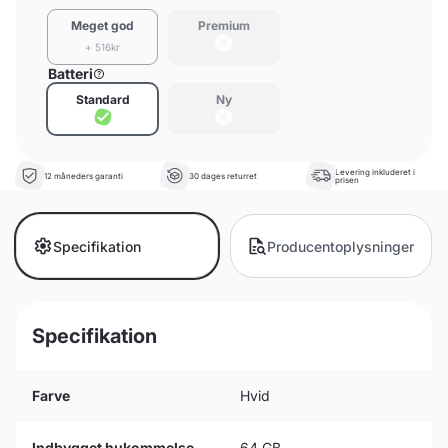
Meget god
Premium
+ 516kr
Batteri
Standard
Ny
Levering inkluderet i
12 måneders garanti
30 dages returret
prisen
Specifikation
Producentoplysninger
Specifikation
Farve
Hvid
Indbygget hukommelse
64 GB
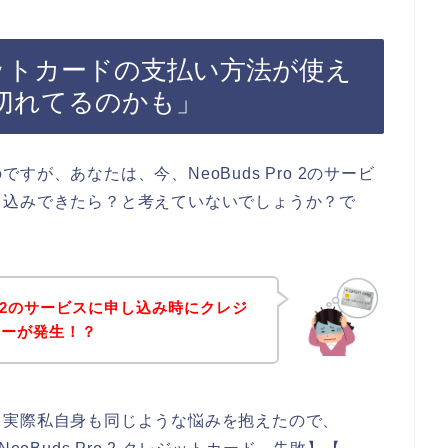
クレジットカードの支払い方法が使え
切れてるのかも」
が、あなたは、今、NeoBuds Pro 2のサービ
し込みできたら？と考えていないでしょうか？で
ro 2のサービスに申し込み時にクレジ
ラーが発生！？
。実際私自身も同じような悩みを抱えたので、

=-=-=-=-=

(Task to carry out)
The lines from the one with "Levering inkluderet i" to the end of the data above should be retyped exactly, both ends included, and pictures are to be left out.

(Solution for this exercise)
Levering inkluderet i
12 måneders garanti
30 dages returret
prisen
Specifikation
Producentoplysninger
Specifikation
Farve
Hvid
Indbygget hukommelse
64 GB
クレジットカードの支払い方法が使え
切れてるのかも」
が、あなたは、今、NeoBuds Pro 2のサービ
し込みできたら？と考えていないでしょうか？で
ro 2のサービスに申し込み時にクレジ
ラーが発生！？
。実際私自身も同じような悩みを抱えたので、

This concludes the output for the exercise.